▶ Work instructions
All of the data is to be repeated verbatim.

(Data entries)
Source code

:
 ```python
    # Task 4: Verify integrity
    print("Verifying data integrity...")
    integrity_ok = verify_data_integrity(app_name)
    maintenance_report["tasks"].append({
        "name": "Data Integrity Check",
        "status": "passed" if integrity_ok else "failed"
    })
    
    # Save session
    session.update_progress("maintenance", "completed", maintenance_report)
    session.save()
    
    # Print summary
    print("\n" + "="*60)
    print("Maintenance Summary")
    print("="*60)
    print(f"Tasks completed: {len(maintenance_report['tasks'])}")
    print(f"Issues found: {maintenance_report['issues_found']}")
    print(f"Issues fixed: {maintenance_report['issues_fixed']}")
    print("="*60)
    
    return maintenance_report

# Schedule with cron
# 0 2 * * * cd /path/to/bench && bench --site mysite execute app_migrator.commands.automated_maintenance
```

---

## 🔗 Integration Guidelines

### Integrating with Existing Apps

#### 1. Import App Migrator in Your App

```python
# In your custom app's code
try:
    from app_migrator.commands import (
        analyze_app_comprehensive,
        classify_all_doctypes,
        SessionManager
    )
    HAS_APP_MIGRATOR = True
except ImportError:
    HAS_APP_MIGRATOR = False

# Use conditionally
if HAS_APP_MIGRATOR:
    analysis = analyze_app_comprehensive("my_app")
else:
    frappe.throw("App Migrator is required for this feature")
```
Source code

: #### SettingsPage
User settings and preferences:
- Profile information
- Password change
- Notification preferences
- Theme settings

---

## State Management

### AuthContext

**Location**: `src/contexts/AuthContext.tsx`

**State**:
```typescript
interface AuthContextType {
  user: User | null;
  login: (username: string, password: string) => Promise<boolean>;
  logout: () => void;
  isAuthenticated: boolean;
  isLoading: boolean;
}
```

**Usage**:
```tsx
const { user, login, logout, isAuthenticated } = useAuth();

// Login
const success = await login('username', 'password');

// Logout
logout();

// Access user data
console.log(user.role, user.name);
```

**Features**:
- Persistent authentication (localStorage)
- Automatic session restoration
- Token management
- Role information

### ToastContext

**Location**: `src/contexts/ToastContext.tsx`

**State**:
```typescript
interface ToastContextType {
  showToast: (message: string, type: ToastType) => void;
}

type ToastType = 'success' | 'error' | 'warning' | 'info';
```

▶ Solution to the problem
Source code

:
 ```python
    # Task 4: Verify integrity
    print("Verifying data integrity...")
    integrity_ok = verify_data_integrity(app_name)
    maintenance_report["tasks"].append({
        "name": "Data Integrity Check",
        "status": "passed" if integrity_ok else "failed"
    })
    
    # Save session
    session.update_progress("maintenance", "completed", maintenance_report)
    session.save()
    
    # Print summary
    print("\n" + "="*60)
    print("Maintenance Summary")
    print("="*60)
    print(f"Tasks completed: {len(maintenance_report['tasks'])}")
    print(f"Issues found: {maintenance_report['issues_found']}")
    print(f"Issues fixed: {maintenance_report['issues_fixed']}")
    print("="*60)
    
    return maintenance_report

# Schedule with cron
# 0 2 * * * cd /path/to/bench && bench --site mysite execute app_migrator.commands.automated_maintenance
```

---

## 🔗 Integration Guidelines

### Integrating with Existing Apps

#### 1. Import App Migrator in Your App

```python
# In your custom app's code
try:
    from app_migrator.commands import (
        analyze_app_comprehensive,
        classify_all_doctypes,
        SessionManager
    )
    HAS_APP_MIGRATOR = True
except ImportError:
    HAS_APP_MIGRATOR = False

# Use conditionally
if HAS_APP_MIGRATOR:
    analysis = analyze_app_comprehensive("my_app")
else:
    frappe.throw("App Migrator is required for this feature")
```
Source code

: #### SettingsPage
User settings and preferences:
- Profile information
- Password change
- Notification preferences
- Theme settings

---

## State Management

### AuthContext

**Location**: `src/contexts/AuthContext.tsx`

**State**:
```typescript
interface AuthContextType {
  user: User | null;
  login: (username: string, password: string) => Promise<boolean>;
  logout: () => void;
  isAuthenticated: boolean;
  isLoading: boolean;
}
```

**Usage**:
```tsx
const { user, login, logout, isAuthenticated } = useAuth();

// Login
const success = await login('username', 'password');

// Logout
logout();

// Access user data
console.log(user.role, user.name);
```

**Features**:
- Persistent authentication (localStorage)
- Automatic session restoration
- Token management
- Role information

### ToastContext

**Location**: `src/contexts/ToastContext.tsx`

**State**:
```typescript
interface ToastContextType {
  showToast: (message: string, type: ToastType) => void;
}

type ToastType = 'success' | 'error' | 'warning' | 'info';
```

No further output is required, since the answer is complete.